The first is how could something like this happen? We live in close proximity to wildlife in Darwin, particularly the rural area, yet few people expect to find crocodiles near their homes. However, a quick look on Google Earth will reveal that Black Jungle is only a few hundred metres from the nearest rural properties, and that there is easy road access to the area. Zooming out on Google Earth makes you realise that Darwin sits slap bang in the middle of crocodile habitat, and that crocodiles are all around us. Good luck finding a place that's safe to swim here apart from the local swimming pool. The potential for conflict is certainly there, particularly considering that in recent years crocodiles have been branching out from the packed tidal rivers that represent their preferred habitat into floodplains, upstream freshwater areas and around the coast in search of new places to live.

The next question is what can be done about it? Most of the suggestions will fall between two extremes: cull the crocodile population, or be more careful next time. Many people wanting immediate revenge will be swayed towards the former, whereas the government approach is much closer to the latter. Culling sounds sensible on paper, but in reality it's not a viable solution. Ignoring for a moment the potential value that crocodiles represent to the area, culling is not a safety solution. If there are 80,000 crocodiles, how many do you cull? Ten? Five hundred? Ten thousand? When does it suddenly become safe to swim again? Don't worry folks, there's only a few hundred crocs left in this river - you'll be right for a swim!

So what about being more careful next time? I doubt the parents of the girl taken by the crocodile wouldn't find that helpful piece of advice very reassuring. They wanted to know that it wasn't safe for their daughter to swim there in the first place. And therein lies the heart of the matter.

Nobody ever plans on being attacked by a crocodile. Nobody wants to be attacked by a crocodile. Yet it happens. Why? Because the person involved doesn't know the risk. They may not believe that there are any crocodiles in the area, they may not even know much about crocodiles. They may have been misled by people telling them it was safe to swim there, or they may simply have been doing this for years without any hint of a problem.

Whatever the reason, the solution seems obvious. People need to be aware of the danger that crocodiles can pose, and they need to be aware of where crocodiles can be found throughout the year. They need to know that crocodiles are now everywhere, potentially in any body of water that doesn't have a fence around it, and that swimming is not an option anymore. The last time there was a major educational drive on crocodile safety in the Northern Territory was nearly 30 years ago, and a lot has changed in that time not least the crocodile population and its distribution. Despite this, much of the same information is being used today and the differences between then and now are not being made clear.

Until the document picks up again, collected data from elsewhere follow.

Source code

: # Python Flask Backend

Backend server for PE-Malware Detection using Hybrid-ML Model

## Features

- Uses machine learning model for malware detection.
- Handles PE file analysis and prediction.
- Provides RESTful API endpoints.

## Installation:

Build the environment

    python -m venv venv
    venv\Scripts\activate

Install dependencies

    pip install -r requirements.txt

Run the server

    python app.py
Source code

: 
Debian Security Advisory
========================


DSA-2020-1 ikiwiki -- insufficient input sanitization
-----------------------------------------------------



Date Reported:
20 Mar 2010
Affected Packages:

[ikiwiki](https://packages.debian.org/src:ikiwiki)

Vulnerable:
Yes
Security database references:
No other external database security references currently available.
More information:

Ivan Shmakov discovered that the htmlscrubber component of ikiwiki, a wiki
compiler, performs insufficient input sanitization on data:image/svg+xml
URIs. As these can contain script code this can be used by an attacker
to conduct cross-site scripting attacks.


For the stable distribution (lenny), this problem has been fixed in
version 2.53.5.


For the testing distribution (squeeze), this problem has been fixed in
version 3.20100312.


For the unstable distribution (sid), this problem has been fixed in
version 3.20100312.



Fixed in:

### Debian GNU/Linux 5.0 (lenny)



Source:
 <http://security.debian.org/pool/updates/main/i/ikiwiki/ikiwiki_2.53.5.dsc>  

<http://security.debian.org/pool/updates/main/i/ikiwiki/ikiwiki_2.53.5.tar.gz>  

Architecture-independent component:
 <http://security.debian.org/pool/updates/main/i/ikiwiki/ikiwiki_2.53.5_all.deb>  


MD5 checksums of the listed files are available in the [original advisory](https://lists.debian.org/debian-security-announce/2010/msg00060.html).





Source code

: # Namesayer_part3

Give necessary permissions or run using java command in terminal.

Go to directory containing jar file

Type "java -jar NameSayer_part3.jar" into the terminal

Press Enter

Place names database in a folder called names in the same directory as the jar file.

People must have up-to-date and factually correct information about the danger posed by crocodiles, not only for their own safety but so that transparency and trust can be established. If people don't respect what you're telling them about crocodiles, you can't expect them to listen.

Saturday, March 07, 2009


On Saturday 7 March at 6pm at the Museum and Art Gallery of the Northern Territory I'm giving a short presentation on crocodilians called Crocodile: Predator Evolved. Just to further encourage you to rush out of the door to get your seat, the headline act is Dr Paul Sereno (University of Chicago) giving a talk on fossil crocs including Supercroc. We're all hoping that Paul will tell us a little about a few recent fossil croc discoveries, creatures not quite as large as Supercroc but a whole lot more bizarre. In fact, it's the subject of a National Geographic documentary that we're filming with Paul here in Darwin at the moment. I don't think he can get over how remarkable galloping freshwater crocodiles are at close range - there's perhaps no better modern analogy for how these extinct terretrial predators used to hunt. If they didn't catch up with their prey, they probably scared them half to death from the sight!